**本文:**
★ ★ ★ ★

通院回数を減らすために「一カ月分」「五十日分」とまとめて薬を出すことを希望する患者が増えていることに、竹崎医師は心配を募らせています。
東京二十三区内での一人暮らしの高齢者の“孤独死”は、五年ほど前から急増。二〇〇七年には千七百九十八人と、二〇〇〇年の倍以上に上ります(東京都監察医務院の統計から)。東京の区部だけで毎日四―五人の後期高齢者が、誰にもみとられずに亡くなっている勘定です。
中央社会保障推進協議会の山田稔事務局長は、「ただでさえ低年金で生活が大変なところに、強制的な保険料の天引きです。年金以外に収入はない。大変な不安です。保険料を無理して払い、保険証はあるが、お金がなくて病院に行けない。そんな人が大勢います」と告発します。

★ ★ ★ ★

**データ:**

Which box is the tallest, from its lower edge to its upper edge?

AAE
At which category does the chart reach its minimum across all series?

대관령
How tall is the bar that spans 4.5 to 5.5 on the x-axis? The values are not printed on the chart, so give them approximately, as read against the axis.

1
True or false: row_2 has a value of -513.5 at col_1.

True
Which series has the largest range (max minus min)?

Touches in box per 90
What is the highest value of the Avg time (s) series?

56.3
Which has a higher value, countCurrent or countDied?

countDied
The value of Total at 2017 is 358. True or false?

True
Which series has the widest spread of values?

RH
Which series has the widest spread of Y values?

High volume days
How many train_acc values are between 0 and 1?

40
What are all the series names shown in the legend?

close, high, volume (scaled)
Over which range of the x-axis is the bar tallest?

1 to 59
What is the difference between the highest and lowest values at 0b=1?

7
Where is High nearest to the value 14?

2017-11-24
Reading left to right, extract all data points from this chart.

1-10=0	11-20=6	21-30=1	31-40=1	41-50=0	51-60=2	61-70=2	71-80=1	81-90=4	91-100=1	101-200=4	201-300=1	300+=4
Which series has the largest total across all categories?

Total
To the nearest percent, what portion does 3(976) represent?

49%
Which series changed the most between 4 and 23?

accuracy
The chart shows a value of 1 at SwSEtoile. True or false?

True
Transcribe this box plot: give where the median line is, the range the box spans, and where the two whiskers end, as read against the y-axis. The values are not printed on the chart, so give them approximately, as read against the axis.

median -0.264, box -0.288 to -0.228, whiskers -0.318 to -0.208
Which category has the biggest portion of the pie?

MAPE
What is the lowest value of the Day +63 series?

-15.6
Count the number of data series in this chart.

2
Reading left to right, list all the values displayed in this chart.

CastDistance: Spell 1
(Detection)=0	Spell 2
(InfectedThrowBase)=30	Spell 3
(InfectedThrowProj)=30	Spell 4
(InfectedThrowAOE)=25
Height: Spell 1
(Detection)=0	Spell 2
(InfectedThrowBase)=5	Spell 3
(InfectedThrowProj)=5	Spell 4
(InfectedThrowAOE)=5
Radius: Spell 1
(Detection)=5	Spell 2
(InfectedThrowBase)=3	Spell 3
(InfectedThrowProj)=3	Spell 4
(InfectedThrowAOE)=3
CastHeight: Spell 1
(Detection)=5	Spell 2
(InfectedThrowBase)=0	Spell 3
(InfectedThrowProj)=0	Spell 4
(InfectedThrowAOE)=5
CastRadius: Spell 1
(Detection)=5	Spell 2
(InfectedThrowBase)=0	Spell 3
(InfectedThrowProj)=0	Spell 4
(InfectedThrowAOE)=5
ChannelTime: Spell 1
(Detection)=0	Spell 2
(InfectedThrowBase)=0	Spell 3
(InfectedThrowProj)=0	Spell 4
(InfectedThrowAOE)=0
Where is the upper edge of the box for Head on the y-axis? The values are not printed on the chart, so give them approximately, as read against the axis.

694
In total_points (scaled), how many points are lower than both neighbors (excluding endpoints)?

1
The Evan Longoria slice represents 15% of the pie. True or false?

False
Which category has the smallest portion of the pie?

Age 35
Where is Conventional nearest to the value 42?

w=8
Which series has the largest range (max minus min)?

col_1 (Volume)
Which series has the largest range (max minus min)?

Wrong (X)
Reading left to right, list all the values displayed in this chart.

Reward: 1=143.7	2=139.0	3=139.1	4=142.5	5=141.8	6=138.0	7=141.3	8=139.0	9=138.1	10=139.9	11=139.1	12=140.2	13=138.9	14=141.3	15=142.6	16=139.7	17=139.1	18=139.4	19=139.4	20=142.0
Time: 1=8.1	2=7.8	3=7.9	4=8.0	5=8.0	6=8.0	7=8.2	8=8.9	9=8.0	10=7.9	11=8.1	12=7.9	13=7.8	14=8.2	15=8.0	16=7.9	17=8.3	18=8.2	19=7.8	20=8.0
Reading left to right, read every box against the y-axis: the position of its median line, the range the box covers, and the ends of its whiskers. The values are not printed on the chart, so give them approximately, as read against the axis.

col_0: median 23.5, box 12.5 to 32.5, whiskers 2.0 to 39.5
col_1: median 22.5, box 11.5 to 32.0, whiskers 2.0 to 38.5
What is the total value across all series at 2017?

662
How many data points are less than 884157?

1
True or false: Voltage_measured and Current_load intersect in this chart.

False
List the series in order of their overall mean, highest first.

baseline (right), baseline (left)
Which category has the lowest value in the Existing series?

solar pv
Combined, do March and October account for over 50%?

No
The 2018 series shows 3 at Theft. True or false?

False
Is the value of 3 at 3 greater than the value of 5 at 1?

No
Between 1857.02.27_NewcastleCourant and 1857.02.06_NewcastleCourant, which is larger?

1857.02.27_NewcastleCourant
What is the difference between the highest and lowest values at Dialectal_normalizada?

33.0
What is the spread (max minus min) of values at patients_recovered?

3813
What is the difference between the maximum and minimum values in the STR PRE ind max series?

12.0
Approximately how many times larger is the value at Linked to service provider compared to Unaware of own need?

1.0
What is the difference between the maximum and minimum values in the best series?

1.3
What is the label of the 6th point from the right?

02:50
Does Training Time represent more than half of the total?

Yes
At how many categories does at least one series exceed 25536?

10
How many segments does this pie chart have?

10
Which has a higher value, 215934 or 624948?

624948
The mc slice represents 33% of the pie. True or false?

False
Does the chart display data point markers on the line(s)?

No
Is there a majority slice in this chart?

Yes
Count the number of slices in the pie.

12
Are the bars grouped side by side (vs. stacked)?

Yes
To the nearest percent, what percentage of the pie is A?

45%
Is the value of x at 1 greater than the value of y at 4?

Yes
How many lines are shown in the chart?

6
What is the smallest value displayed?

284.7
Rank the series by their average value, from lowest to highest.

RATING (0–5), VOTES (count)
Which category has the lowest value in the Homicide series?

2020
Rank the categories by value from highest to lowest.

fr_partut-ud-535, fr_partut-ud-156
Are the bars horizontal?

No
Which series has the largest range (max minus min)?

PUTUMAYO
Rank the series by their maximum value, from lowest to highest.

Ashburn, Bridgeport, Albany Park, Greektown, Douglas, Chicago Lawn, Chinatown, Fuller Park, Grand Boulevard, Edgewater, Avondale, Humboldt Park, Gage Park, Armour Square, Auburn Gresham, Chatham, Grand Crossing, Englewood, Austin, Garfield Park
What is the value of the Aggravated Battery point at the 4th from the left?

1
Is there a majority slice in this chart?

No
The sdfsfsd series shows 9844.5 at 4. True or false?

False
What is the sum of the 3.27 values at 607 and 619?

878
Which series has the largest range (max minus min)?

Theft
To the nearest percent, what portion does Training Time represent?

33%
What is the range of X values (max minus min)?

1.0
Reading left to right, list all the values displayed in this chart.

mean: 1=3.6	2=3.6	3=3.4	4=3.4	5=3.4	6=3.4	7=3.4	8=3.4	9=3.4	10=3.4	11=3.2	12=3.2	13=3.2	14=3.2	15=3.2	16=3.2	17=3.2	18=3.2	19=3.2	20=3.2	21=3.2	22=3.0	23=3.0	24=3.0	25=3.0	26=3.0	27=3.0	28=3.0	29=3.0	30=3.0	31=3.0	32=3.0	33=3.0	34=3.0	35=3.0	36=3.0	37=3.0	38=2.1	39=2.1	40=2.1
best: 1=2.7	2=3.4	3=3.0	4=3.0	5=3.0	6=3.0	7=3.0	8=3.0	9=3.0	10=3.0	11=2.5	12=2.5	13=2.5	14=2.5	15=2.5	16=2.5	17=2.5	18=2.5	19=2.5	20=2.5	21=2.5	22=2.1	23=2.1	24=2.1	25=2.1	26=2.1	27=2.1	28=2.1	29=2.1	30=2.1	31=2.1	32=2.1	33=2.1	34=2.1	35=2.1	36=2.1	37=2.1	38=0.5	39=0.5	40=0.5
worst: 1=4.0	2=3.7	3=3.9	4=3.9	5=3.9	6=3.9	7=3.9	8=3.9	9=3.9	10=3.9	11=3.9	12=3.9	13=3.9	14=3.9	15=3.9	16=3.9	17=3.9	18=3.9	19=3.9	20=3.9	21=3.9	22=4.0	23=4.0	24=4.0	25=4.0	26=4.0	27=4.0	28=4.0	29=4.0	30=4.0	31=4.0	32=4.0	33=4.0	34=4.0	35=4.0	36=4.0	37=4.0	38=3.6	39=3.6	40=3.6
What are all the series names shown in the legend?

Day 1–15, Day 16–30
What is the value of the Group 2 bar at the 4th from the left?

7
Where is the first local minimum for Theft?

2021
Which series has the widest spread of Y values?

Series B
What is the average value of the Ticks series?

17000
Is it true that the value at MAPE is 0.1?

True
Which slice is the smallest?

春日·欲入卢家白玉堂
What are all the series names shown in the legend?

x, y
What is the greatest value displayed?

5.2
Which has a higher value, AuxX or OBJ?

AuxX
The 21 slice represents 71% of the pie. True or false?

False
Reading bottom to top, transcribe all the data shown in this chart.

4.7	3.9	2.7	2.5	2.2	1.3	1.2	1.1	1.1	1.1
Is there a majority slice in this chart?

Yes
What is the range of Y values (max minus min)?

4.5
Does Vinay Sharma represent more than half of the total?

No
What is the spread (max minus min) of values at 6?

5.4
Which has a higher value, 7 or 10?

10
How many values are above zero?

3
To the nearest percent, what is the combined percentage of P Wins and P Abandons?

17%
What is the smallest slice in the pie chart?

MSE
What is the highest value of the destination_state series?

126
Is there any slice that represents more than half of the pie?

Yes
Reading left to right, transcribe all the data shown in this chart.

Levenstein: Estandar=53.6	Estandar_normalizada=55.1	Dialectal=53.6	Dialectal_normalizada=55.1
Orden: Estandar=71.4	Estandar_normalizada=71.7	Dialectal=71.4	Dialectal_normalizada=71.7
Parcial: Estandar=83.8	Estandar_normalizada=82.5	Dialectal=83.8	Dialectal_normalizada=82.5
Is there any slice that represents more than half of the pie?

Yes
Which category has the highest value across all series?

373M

★ ★ ★ ★

**問題:**
次の1.～3.が本文の内容と合うかどうかを「はい」か「いいえ」で答え、判断の決め手となる本文の語句を正確に引用しなさい。
1. 二〇〇七年に東京二十三区内で孤独死した一人暮らしの高齢者は千七百九十八人だった。
2. 竹崎医師は、薬をまとめて出すことを希望する患者が減っていることを心配している。
3. 山田稔氏は中央社会保障推進協議会の会長である。

**解答:**
1. はい。「二〇〇七年には千七百九十八人」
2. いいえ。「まとめて薬を出すことを希望する患者が増えている」
3. いいえ。「中央社会保障推進協議会の山田稔事務局長」